I think embedding is one of the more interesting concepts behind LLMs but most pages treat it as a side note. How does embedding treat tokens that can have vastly different meanings in different contexts - if the word "bank" were a single token, for example, how does embedding account for the fact that it can mean river bank or money bank? Do the elements of the vector point in both directions? And how exactly does embedding interact with the training and inference processes - does inference generate updated embeddings at any point or are they fixed at training time?
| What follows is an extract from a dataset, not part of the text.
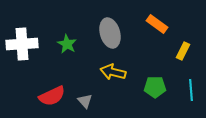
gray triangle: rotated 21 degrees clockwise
(Training vs inference time is another thing explanations are usually frustrating vague on)
Not quite. The raw text converted into IDs corresponding to tokens by the tokenizer. Each token maps onto a vector, via a so-called embedding lookup (I always thought the word choice embedding was weird, but it's a standard).
This vector is then augmented with further information, such as positional and relational information, which happens inside the model.
The context is not a bitfield of tokens. It's a collection of vectors that are annotated with additional information by the model. The context size of a model is a maximum usable sequence length, it's not a fixed input array.
> if the word "bank" were a single token, for example, how does embedding account for the fact that it can mean river bank or money bank? Do the elements of the vector point in both directions?
The vector mapped to "bank" sorts the token into a very high dimensional space that points at all kinds of areas. These mappings are unlabeled, they are learned relationships between concepts. So the embedding vector derived from the token "bank" achieves most of its semantic meaning contextually, by the model putting it into relation to its interpretation of the source text. This is part of the relational annotations I mentioned earlier.
> does inference generate updated embeddings at any point or are they fixed at training time
During inference, model weights are fixed. Disregarding certain caveats for simplicity, LLMs are stateless machines. You can (and inference providers often do) statelessly round-robin your inference workload between any number of inference nodes.